JPMorgan Chase (NYSE:) has expressed skepticism about the recent surge in bitcoin prices and the optimistic sentiment surrounding the potential approval of spot ETFs. The bank’s analysts noted that, despite bitcoin’s impressive 38% monthly climb to $37,000 and a year-to-date increase of 122%, the approval of Bitcoin ETFs is unlikely to attract fresh capital into the market. Instead, they expect a redistribution of investments from existing Bitcoin products to any newly approved ETFs, as has been the case in Canada and Europe.
The caution from JPMorgan comes on a day when bitcoin continues to ride a bull market wave, with its price reaching notable highs. However, the bank warned that most bullish catalysts appear to have already been priced in, suggesting there might be a higher chance of a market downturn rather than continued growth.
Adding to their cautious stance, JPMorgan analysts pointed out that regulatory challenges persist in the largely unregulated crypto sector. They referenced recent comments by SEC Chairman Gary Gensler, who has consistently voiced concerns over fraud within the industry.
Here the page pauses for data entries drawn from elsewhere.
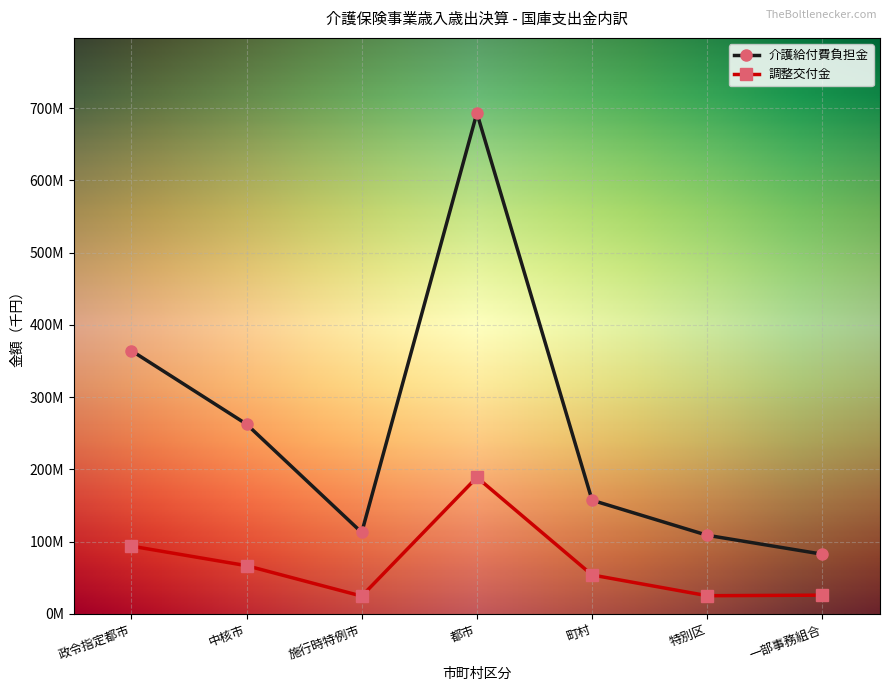

Reading left to right, what are all the values shown in this chart?

介護給付費負担金: 政令指定都市=364336081	中核市=262572584	施行時特例市=112636970	都市=693293755	町村=157294044	特別区=108779167	一部事務組合=82576305
調整交付金: 政令指定都市=93768277	中核市=66703127	施行時特例市=24561990	都市=188971207	町村=53840431	特別区=25106362	一部事務組合=25885944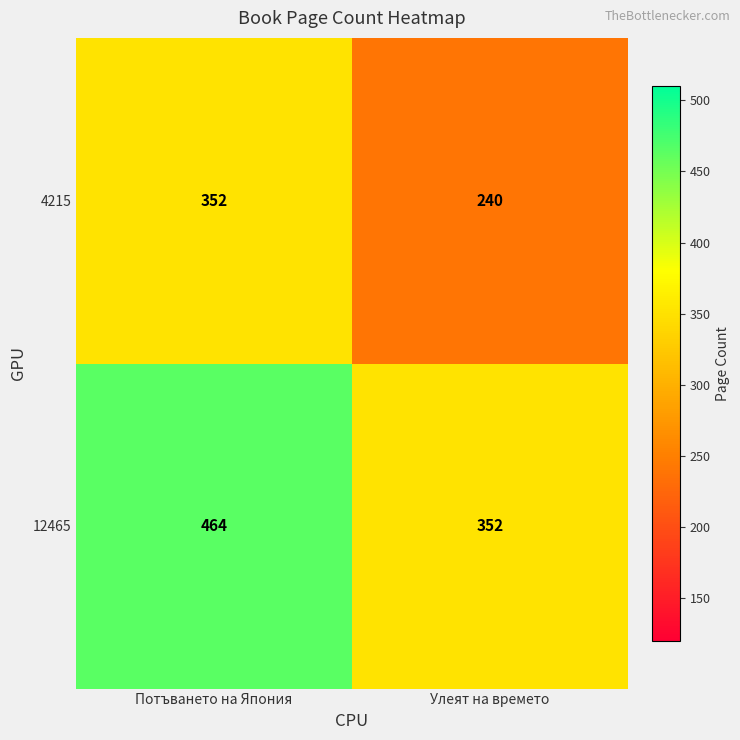

Rank the series by their average value, from lowest to highest.

4215, 12465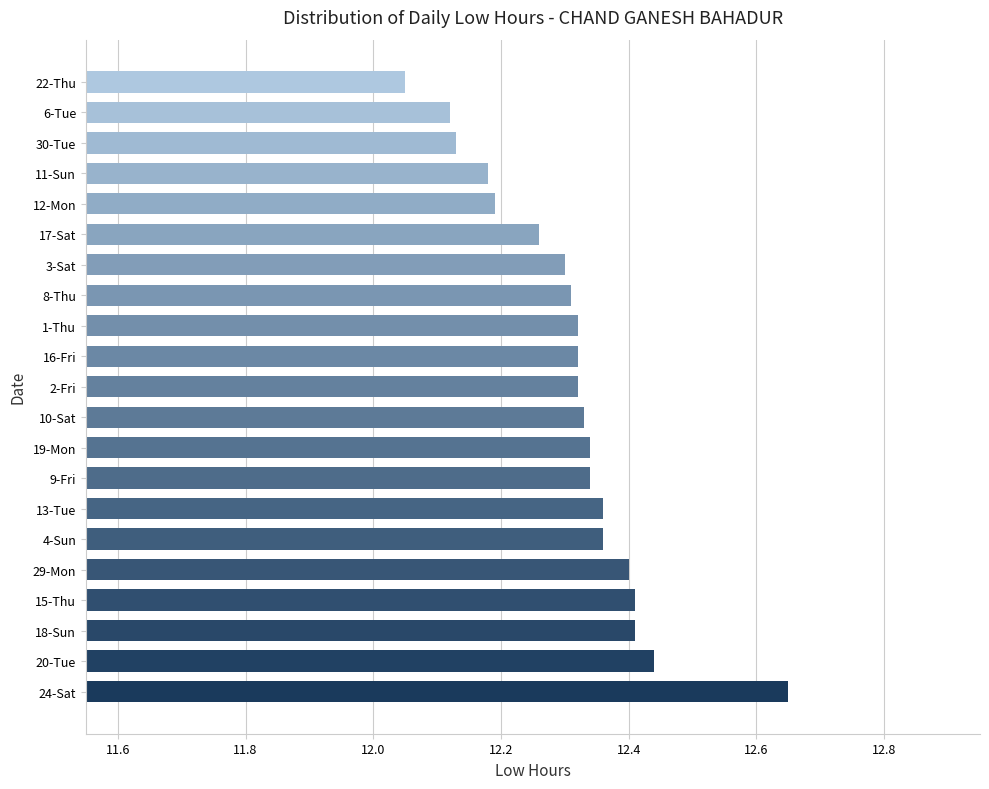

The value at 8-Thu is 12.3. True or false?

True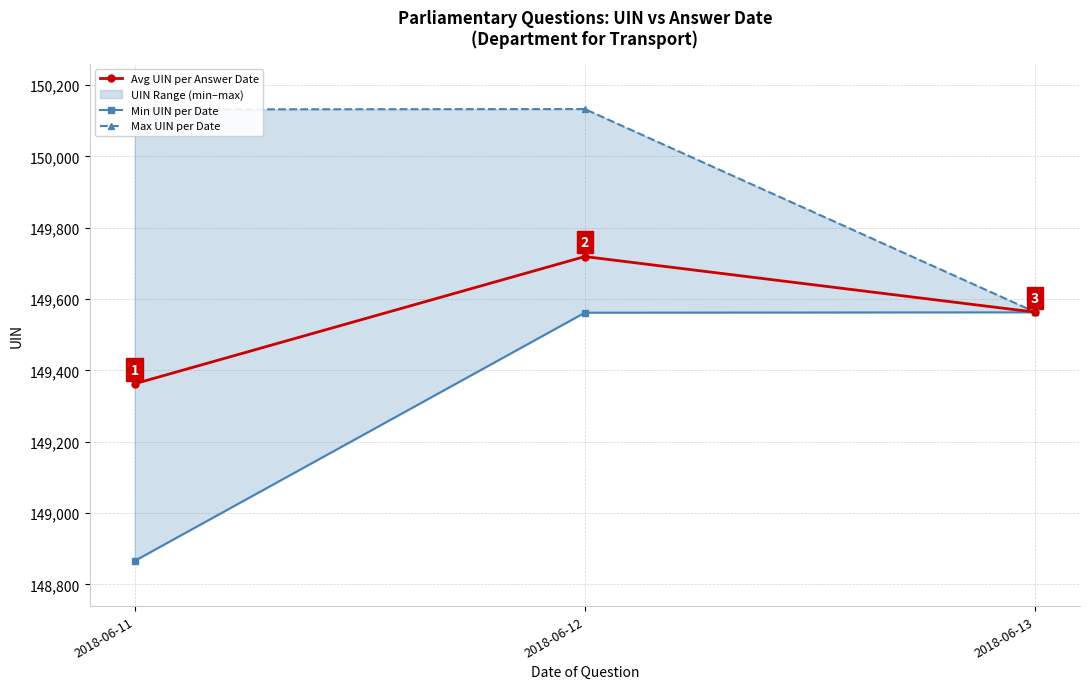

Rank the series by their maximum value, from lowest to highest.

Min UIN per Date, Avg UIN per Answer Date, Max UIN per Date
This stance was reinforced by pro-crypto Congressman Tom Emmer, particularly in light of incidents such as the FTX fraud case, which could shape legislative perspectives on cryptocurrency regulation.
Moreover, the bank’s report comes after CEO Brad Garlinghouse shared a hopeful outlook for more lenient crypto regulations following his company’s legal successes against the SEC. JPMorgan, however, remains doubtful about any significant regulatory relaxation in the near future.